I am having a very hard time lately, and here are parts of the thoughts i help myself with: I am here to understand myself, to be in harmony with who I am, i shouldn’t be looking for answers everywhere. I am on a journey now (my studies) and i am finishing it, that does not necessarily mean that i like it. I might end up liking it, I don’t have to figure everything out right now. I know it’s hard, it’s very hard looking at the future and having no clue about it and being super scared. Life always finds a way so I will. I believe we are here to experience, to just be, and we shouldn’t be defined by anything neither a career nor a country or job etc… We shouldn’t always have a specific purpose, our purpose could just be to just live and be okay with ourselves and knowing everyday by itself is an experience.

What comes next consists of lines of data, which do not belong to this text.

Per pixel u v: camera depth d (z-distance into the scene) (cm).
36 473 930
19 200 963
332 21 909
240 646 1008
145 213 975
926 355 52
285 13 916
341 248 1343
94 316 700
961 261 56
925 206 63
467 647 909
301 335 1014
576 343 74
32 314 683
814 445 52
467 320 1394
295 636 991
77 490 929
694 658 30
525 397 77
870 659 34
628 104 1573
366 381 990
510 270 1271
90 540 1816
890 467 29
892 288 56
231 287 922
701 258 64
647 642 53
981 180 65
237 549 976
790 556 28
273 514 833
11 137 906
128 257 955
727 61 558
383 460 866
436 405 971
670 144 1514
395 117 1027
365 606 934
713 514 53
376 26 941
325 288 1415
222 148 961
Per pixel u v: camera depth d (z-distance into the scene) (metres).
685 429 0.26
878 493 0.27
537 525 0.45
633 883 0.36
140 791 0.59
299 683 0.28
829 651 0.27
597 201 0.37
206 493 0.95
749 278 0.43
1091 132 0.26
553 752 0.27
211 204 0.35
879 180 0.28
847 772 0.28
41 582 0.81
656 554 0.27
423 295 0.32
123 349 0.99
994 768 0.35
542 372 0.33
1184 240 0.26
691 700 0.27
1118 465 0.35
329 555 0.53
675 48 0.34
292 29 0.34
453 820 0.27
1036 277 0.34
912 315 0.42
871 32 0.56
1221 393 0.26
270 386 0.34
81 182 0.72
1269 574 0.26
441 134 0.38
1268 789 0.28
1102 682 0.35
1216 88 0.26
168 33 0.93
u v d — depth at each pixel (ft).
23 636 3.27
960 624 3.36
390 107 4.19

I know i am super scared in terms of what if i am sabotaging myself and i am not taking the correct road. But what if I understand that it’s okay not to know, and it’s fine to try. Maybe it’s an identity crisis idk ( I am 23 yo)
This year has been the most difficult year in my entire life, i felt at my lowest and i was very weak and i am still vulnerable until now. I am even somewhat numb to any motivational talk or quotes or whatever you call it. Sometimes i just feel like life is fake, everything we are doing is fake, and why am I here or why i am doing so much effort. I even feel like I lost a part of myself, as one year ago i was a very confident and optimistic person, while for the past 7 months i’ve been kind of pessimistic and less confident.
Any good ideas or thoughts to help me get through this are appreciated.